Having music-quality audio in Jitsi is very hard to achieve, as you probably already saw in the several other threads here about it. I would love to be able to use Jitsi for band rehearsals, for example, and it’s not really possible - even though this is lower requirement than the music teaching you mention.

The reason is that Jitsi is built around a different concept - to get a really high audio (same for video, if that matter) quality it’s needed to rely on server side mixing, and Jitsi as a platform goes the opposite way. It forwards all the media, instead of wasting huge server resources to mix them. While audio could be mixed, it’s a lower quality and it doesn’t load the platform much - if the audio was very high quality, it would beat the purpose of Jitsi Meet to mix it.

I believe there could be improvements in that area, but currently you can’t have professional music-grade audio.
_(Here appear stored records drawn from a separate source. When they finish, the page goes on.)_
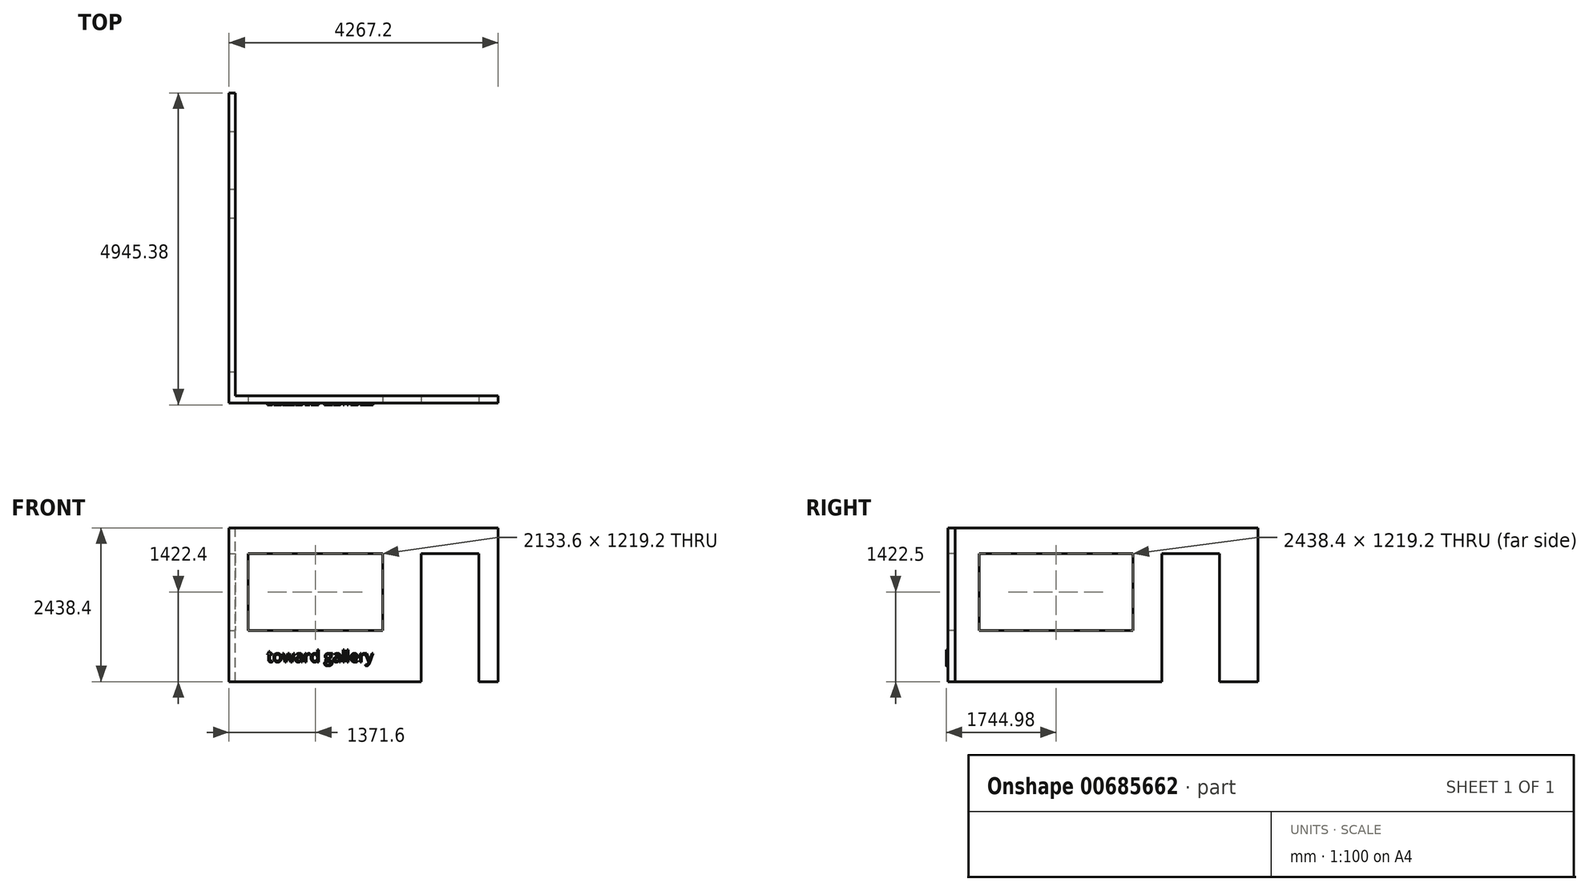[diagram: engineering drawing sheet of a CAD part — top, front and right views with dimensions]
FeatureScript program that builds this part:
annotation { "Feature Type Name" : "Feature", "Feature Type Description" : "" }
export const myFeature = defineFeature(function(context is Context, id is Id, definition is map)
    precondition{}
    {
        {
            var Q0;
            Q0=qCreatedBy(makeId("Front.planeOp"),FACE);
            var sketch = newSketch(context, id + "F0", { "sketchPlane" : qUnion([Q0])});
            skLineSegment(sketch, "E0.bottom", {"start": v(0, 0) * mm, "end": v(4267.2, 0) * mm});
            skLineSegment(sketch, "E0.top", {"start": v(0, 2438.4) * mm, "end": v(4267.2, 2438.4) * mm});
            skLineSegment(sketch, "E0.left", {"start": v(0, 0) * mm, "end": v(0, 2438.4) * mm});
            skLineSegment(sketch, "E0.right", {"start": v(4267.2, 0) * mm, "end": v(4267.2, 2438.4) * mm});
            skSolve(sketch);
        }
        {
            var Q0;
            Q0=makeQuery(id+"F0.imprint","IMPRINT",FACE,{"disambiguationData":[TD([[makeQuery(id+"F0.imprint","IMPRINT",EDGE,{"derivedFrom":sQuery(id+"F0.wireOp",EDGE,"E0.bottom")}),1.0]])]});
            extrude(context, id + "F1", {"entities" : qUnion([Q0]), "depth" : 114.3 * mm, "offsetDistance" : 30.48 * mm});
        }
        {
            var Q0;
            Q0=makeQuery(id+"F1.opExtrude","CAP_FACE",FACE,{"disambiguationData":[OSD([sQuery(id+"F0.wireOp",EDGE,"E0.bottom"),sQuery(id+"F0.wireOp",EDGE,"E0.top"),sQuery(id+"F0.wireOp",EDGE,"E0.left"),sQuery(id+"F0.wireOp",EDGE,"E0.right")])],"isStart":false});
            var sketch = newSketch(context, id + "F2", { "sketchPlane" : qUnion([Q0])});
            skLineSegment(sketch, "E1.bottom", {"start": v(3048, 0) * mm, "end": v(3962.4, 0) * mm});
            skLineSegment(sketch, "E1.top", {"start": v(3048, 2032) * mm, "end": v(3962.4, 2032) * mm});
            skLineSegment(sketch, "E1.left", {"start": v(3048, 0) * mm, "end": v(3048, 2032) * mm});
            skLineSegment(sketch, "E1.right", {"start": v(3962.4, 0) * mm, "end": v(3962.4, 2032) * mm});
            skSolve(sketch);
        }
        {
            var Q0;
            Q0 = qSketchRegion(id + "F2", true);
            extrude(context, id + "F3", {"entities" : qUnion([Q0]), "operationType" : NewBodyOperationType.REMOVE, "endBound" : BoundingType.THROUGH_ALL, "oppositeDirection" : true, "depth" : 30.48 * mm, "offsetDistance" : 30.48 * mm});
        }
        {
            var Q0;
            Q0=makeQuery(id+"F1.opExtrude","CAP_FACE",FACE,{"disambiguationData":[OSD([sQuery(id+"F0.wireOp",EDGE,"E0.bottom"),sQuery(id+"F0.wireOp",EDGE,"E0.top"),sQuery(id+"F0.wireOp",EDGE,"E0.left"),sQuery(id+"F0.wireOp",EDGE,"E0.right")])],"isStart":false});
            var sketch = newSketch(context, id + "F4", { "sketchPlane" : qUnion([Q0])});
            skLineSegment(sketch, "E2.bottom", {"start": v(304.8, 2032) * mm, "end": v(2438.4, 2032) * mm});
            skLineSegment(sketch, "E2.top", {"start": v(304.8, 812.8) * mm, "end": v(2438.4, 812.8) * mm});
            skLineSegment(sketch, "E2.left", {"start": v(304.8, 2032) * mm, "end": v(304.8, 812.8) * mm});
            skLineSegment(sketch, "E2.right", {"start": v(2438.4, 2032) * mm, "end": v(2438.4, 812.8) * mm});
            skSolve(sketch);
        }
        {
            var Q0;
            Q0 = qSketchRegion(id + "F4", true);
            extrude(context, id + "F5", {"entities" : qUnion([Q0]), "operationType" : NewBodyOperationType.REMOVE, "endBound" : BoundingType.THROUGH_ALL, "oppositeDirection" : true, "depth" : 30.48 * mm, "offsetDistance" : 30.48 * mm});
        }
        {
            var Q0;
            Q0=makeQuery(id+"F1.opExtrude","CAP_FACE",FACE,{"disambiguationData":[OSD([sQuery(id+"F0.wireOp",EDGE,"E0.bottom"),sQuery(id+"F0.wireOp",EDGE,"E0.top"),sQuery(id+"F0.wireOp",EDGE,"E0.left"),sQuery(id+"F0.wireOp",EDGE,"E0.right")])],"isStart":true});
            var sketch = newSketch(context, id + "F6", { "sketchPlane" : qUnion([Q0])});
            skLineSegment(sketch, "E3.bottom", {"start": v(0, 0) * mm, "end": v(-101.6, 0) * mm});
            skLineSegment(sketch, "E3.top", {"start": v(0, 2438.4) * mm, "end": v(-101.6, 2438.4) * mm});
            skLineSegment(sketch, "E3.left", {"start": v(0, 0) * mm, "end": v(0, 2438.4) * mm});
            skLineSegment(sketch, "E3.right", {"start": v(-101.6, 0) * mm, "end": v(-101.6, 2438.4) * mm});
            skSolve(sketch);
        }
        {
            var Q0;
            Q0 = qSketchRegion(id + "F6", true);
            extrude(context, id + "F7", {"entities" : qUnion([Q0]), "operationType" : NewBodyOperationType.ADD, "depth" : 4800.6 * mm, "offsetDistance" : 30.48 * mm});
        }
        {
            var Q0;
            Q0=makeQuery(id+"F7.opExtrude","SWEPT_FACE",FACE,{"disambiguationData":[OSD([sQuery(id+"F6.wireOp",EDGE,"E3.right")])]});
            var sketch = newSketch(context, id + "F8", { "sketchPlane" : qUnion([Q0])});
            skLineSegment(sketch, "E4.bottom", {"start": v(4191, 0) * mm, "end": v(3276.6, 0) * mm});
            skLineSegment(sketch, "E4.top", {"start": v(4191, 2032.1) * mm, "end": v(3276.6, 2032.1) * mm});
            skLineSegment(sketch, "E4.left", {"start": v(4191, 0) * mm, "end": v(4191, 2032.1) * mm});
            skLineSegment(sketch, "E4.right", {"start": v(3276.6, 0) * mm, "end": v(3276.6, 2032.1) * mm});
            skLineSegment(sketch, "E5.bottom", {"start": v(2819.4, 2032.1) * mm, "end": v(381, 2032.1) * mm});
            skLineSegment(sketch, "E5.top", {"start": v(2819.4, 812.9) * mm, "end": v(381, 812.9) * mm});
            skLineSegment(sketch, "E5.left", {"start": v(2819.4, 2032.1) * mm, "end": v(2819.4, 812.9) * mm});
            skLineSegment(sketch, "E5.right", {"start": v(381, 2032.1) * mm, "end": v(381, 812.9) * mm});
            skSolve(sketch);
        }
        {
            var Q0;
            Q0 = qSketchRegion(id + "F8", true);
            extrude(context, id + "F9", {"entities" : qUnion([Q0]), "operationType" : NewBodyOperationType.REMOVE, "endBound" : BoundingType.THROUGH_ALL, "oppositeDirection" : true, "depth" : 30.48 * mm, "offsetDistance" : 30.48 * mm});
        }
        {
            var Q0;
            Q0=makeQuery(id+"F1.opExtrude","CAP_FACE",FACE,{"disambiguationData":[OSD([sQuery(id+"F0.wireOp",EDGE,"E0.bottom"),sQuery(id+"F0.wireOp",EDGE,"E0.top"),sQuery(id+"F0.wireOp",EDGE,"E0.left"),sQuery(id+"F0.wireOp",EDGE,"E0.right")])],"isStart":false});
            var sketch = newSketch(context, id + "F10", { "sketchPlane" : qUnion([Q0])});
            skText(sketch, "E6", { "text": "toward gallery\n", "fontName": "OpenSans-Regular.ttf"});
            const initialGuessF10  = {"E6": [0.60435, 0.31269, 1, 0, 0.1822]};
            skSetInitialGuess(sketch, initialGuessF10);
            skSolve(sketch);
        }
        {
            var Q0;
            Q0 = qSketchRegion(id + "F10", true);
            extrude(context, id + "F11", {"entities" : qUnion([Q0]), "operationType" : NewBodyOperationType.ADD, "depth" : 30.48 * mm, "offsetDistance" : 30.48 * mm});
        }
    });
What you can try is to use two programs and two connections - one for video, through audio-muted Jitsi Meet and the second one (in a separate app) for audio, using the audio platform that suits your use case best - something based for example on Jamulus, Ninjam, etc.

I think there are some threads here for integrating Jitsi with Jamulus (and similar), you can check them out. That said, my personal experience was not best and I haven’t seen someone share positive experience here. (Good) audio is always a problem. Of course, I’ll be happy to be proven wrong.

Welcome to the forum, @MichalH

@yasen is right that Jitsi was not developed specifically for music teaching in mind, BUT all hope is not lost really. You can disable audio processing in Jitsi by activating some of the properties in config.js. Here are the available options:

    // Disable measuring of audio levels.
    disableAudioLevels: false,
    
    // audioLevelsInterval: 200,

    // Disables Acoustic Echo Cancellation
    disableAEC: false,

    // Disables Automatic Gain Control
    disableAGC: false,

    // Disables all audio processing
    disableAP: false,

    // Disables Highpass Filter
    disableHPF:false,

    // Disables Noise Suppression
    disableNS: false,

    enableLipSync: false,

    stereo: true,

Adjust the properties to suit your requirement.

While mixing sound at the server level is indeed possible without huge resources, it’s not done by Jitsi as far as I know.

Yes, I meant to write “while it could be mixed”, I’m editing my post now. Thanks for noticing.

I tried several configurations playing with these audio options, but I am struggling to get audio quality close or same as Zoom.

My main issue is with distorted guitar sounds, specially when mixed with playbacks (i.e., sending both the guitar and a playback together, already mixed, to the input). The sound gets a flanger / wah-wah effect probably due to the system identifying some sounds as noise to be supressed.

If I disable everything, the sound is great, but then both student and tutor need to use headsets, which is not always possible unfortunately.

My question is: how can zoom cancel noise and echo and still not generate this horrible effect? Is this something Jitsi still can’t replicate?

Of course if I enable the “true original sound” on Zoom, then it also generates echo (I can hear myself from the outputs of the student), but even with the true original sound disabled, and low echo cancellation enabled, Zoom does not generate the strong supressions killing the sound of playbacks and/or distorted guitars.

:slight_smile:

You shouldn’t disable everything; you have to play with the values and find which works best for you. AEC for instance, should be enabled to avoid echoes. I’ve used Zoom and I use Jitsi; I can tell you categorically then even when it comes to audio, Jitsi outshines Zoom.

What would you recommend?

AEC enabled only?

My problem is just with the echo and with the “degradation” when some processing kicks in during playback of backing tracks or distorted guitar.

I think you might also want to disable AGC. Again, my recommendation is that you play with those flags till you get exactly what you want. It’s in there, I promise.